TASK: Produce a verbatim transcription of the records below, beginning at the line containing "Format: picture, lens" and ending at the final line; include only those lines.

(MATERIAL PROVIDED Opens)

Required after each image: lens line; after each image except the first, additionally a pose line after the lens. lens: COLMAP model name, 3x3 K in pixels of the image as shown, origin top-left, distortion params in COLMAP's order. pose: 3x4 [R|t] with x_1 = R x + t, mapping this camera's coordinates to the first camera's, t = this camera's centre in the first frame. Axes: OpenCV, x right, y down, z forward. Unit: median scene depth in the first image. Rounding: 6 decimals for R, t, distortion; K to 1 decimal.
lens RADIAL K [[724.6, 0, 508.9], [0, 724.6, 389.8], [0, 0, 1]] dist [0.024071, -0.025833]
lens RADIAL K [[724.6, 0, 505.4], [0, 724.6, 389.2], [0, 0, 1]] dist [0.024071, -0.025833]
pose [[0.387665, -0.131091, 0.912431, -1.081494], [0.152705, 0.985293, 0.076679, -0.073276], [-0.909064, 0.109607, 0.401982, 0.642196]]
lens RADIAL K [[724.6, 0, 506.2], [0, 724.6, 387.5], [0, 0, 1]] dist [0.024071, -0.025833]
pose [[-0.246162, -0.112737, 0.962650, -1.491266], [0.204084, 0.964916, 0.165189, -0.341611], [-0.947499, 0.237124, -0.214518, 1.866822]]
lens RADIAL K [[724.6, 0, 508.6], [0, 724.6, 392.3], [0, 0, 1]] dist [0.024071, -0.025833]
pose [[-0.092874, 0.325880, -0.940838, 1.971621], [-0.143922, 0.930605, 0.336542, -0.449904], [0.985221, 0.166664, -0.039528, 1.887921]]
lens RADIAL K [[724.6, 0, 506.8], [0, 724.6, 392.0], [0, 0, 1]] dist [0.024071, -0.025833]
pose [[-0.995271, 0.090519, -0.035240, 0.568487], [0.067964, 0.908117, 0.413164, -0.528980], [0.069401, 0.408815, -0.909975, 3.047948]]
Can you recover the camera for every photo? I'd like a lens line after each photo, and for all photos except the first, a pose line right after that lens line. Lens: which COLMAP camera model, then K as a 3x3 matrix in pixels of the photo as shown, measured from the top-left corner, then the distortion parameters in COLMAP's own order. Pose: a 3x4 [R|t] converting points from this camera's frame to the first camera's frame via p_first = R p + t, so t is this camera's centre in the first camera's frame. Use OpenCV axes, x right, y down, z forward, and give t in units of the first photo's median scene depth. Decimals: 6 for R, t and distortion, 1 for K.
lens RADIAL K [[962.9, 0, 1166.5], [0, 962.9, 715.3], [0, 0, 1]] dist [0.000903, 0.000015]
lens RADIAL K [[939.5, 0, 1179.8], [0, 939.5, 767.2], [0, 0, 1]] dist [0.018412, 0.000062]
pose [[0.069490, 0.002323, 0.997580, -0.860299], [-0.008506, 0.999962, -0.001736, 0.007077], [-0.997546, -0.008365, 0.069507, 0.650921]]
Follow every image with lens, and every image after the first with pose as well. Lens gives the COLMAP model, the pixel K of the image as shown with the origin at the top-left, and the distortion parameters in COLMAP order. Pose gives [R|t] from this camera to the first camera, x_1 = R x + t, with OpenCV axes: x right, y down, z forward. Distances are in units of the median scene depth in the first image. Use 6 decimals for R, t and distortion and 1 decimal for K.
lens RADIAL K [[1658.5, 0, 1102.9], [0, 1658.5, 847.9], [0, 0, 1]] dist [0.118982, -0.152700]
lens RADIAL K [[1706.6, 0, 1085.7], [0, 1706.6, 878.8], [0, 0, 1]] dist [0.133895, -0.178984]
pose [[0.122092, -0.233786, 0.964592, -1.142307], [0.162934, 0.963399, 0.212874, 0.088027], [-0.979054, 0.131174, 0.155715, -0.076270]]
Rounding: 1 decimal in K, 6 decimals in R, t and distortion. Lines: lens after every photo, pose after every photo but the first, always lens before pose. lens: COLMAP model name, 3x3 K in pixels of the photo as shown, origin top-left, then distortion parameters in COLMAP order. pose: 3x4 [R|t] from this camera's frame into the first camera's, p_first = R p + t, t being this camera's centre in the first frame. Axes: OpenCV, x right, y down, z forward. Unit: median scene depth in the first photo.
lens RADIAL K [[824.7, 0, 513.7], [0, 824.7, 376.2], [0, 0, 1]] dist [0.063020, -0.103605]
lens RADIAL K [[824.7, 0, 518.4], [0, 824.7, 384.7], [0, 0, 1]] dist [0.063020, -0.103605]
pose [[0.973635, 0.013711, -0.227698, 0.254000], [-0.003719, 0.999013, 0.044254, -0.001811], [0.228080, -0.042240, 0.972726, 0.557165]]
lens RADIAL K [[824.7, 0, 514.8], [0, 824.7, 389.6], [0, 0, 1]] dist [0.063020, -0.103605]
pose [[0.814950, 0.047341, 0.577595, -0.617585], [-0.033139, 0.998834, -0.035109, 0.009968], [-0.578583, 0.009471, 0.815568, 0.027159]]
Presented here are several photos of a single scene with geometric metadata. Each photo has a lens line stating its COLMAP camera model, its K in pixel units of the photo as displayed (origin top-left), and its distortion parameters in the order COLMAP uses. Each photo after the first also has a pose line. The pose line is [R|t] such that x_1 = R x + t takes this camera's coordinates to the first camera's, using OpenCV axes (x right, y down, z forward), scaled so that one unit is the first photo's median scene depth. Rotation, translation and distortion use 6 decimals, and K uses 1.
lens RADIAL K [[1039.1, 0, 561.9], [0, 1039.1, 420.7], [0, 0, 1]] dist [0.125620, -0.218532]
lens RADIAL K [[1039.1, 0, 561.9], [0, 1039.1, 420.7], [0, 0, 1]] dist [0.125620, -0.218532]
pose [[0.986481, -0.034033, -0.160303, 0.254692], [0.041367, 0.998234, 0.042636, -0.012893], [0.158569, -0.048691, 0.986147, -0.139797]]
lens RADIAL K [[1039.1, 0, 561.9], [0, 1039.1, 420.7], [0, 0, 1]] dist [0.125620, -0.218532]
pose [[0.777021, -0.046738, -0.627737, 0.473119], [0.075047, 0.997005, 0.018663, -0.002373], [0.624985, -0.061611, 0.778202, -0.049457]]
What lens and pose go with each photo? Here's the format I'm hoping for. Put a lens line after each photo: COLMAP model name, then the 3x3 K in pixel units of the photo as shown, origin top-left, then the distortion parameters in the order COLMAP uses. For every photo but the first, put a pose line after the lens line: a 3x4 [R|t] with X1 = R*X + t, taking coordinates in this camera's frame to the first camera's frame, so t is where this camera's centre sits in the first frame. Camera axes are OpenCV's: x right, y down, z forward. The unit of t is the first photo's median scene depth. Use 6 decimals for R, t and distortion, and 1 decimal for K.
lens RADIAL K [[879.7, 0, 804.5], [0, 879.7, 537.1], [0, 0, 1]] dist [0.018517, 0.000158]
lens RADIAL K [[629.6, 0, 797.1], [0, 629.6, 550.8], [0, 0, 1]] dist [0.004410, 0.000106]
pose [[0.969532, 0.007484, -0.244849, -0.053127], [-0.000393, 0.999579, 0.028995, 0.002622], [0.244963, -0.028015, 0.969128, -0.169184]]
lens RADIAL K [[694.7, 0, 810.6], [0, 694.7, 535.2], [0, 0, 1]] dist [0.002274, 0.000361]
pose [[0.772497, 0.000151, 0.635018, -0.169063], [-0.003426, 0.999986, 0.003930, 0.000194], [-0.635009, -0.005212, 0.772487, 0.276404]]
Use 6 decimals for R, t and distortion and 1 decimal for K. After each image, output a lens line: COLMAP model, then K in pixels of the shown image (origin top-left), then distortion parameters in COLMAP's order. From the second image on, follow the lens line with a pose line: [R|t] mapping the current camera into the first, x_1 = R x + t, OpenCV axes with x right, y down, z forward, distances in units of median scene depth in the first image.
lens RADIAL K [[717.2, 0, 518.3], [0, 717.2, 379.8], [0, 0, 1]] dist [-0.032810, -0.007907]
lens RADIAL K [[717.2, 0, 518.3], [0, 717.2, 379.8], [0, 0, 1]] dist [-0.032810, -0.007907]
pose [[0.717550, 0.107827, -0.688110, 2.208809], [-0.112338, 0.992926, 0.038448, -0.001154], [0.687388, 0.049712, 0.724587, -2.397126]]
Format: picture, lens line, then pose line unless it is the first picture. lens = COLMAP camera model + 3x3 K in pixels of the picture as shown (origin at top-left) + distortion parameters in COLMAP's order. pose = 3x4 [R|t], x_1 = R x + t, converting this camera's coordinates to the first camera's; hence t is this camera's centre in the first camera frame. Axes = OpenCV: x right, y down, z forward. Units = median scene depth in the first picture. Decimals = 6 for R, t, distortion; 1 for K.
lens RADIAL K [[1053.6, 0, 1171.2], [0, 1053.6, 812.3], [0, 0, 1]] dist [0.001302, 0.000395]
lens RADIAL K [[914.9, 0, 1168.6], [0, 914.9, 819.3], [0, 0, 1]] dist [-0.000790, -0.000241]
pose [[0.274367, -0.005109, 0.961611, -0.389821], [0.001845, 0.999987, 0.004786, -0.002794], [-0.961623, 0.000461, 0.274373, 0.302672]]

(MATERIAL PROVIDED Closes)

SOLVED PROBLEM:
Format: picture, lens line, then pose line unless it is the first picture. lens = COLMAP camera model + 3x3 K in pixels of the picture as shown (origin at top-left) + distortion parameters in COLMAP's order. pose = 3x4 [R|t], x_1 = R x + t, converting this camera's coordinates to the first camera's; hence t is this camera's centre in the first camera frame. Axes = OpenCV: x right, y down, z forward. Units = median scene depth in the first picture. Decimals = 6 for R, t, distortion; 1 for K.
lens RADIAL K [[1053.6, 0, 1171.2], [0, 1053.6, 812.3], [0, 0, 1]] dist [0.001302, 0.000395]
lens RADIAL K [[914.9, 0, 1168.6], [0, 914.9, 819.3], [0, 0, 1]] dist [-0.000790, -0.000241]
pose [[0.274367, -0.005109, 0.961611, -0.389821], [0.001845, 0.999987, 0.004786, -0.002794], [-0.961623, 0.000461, 0.274373, 0.302672]]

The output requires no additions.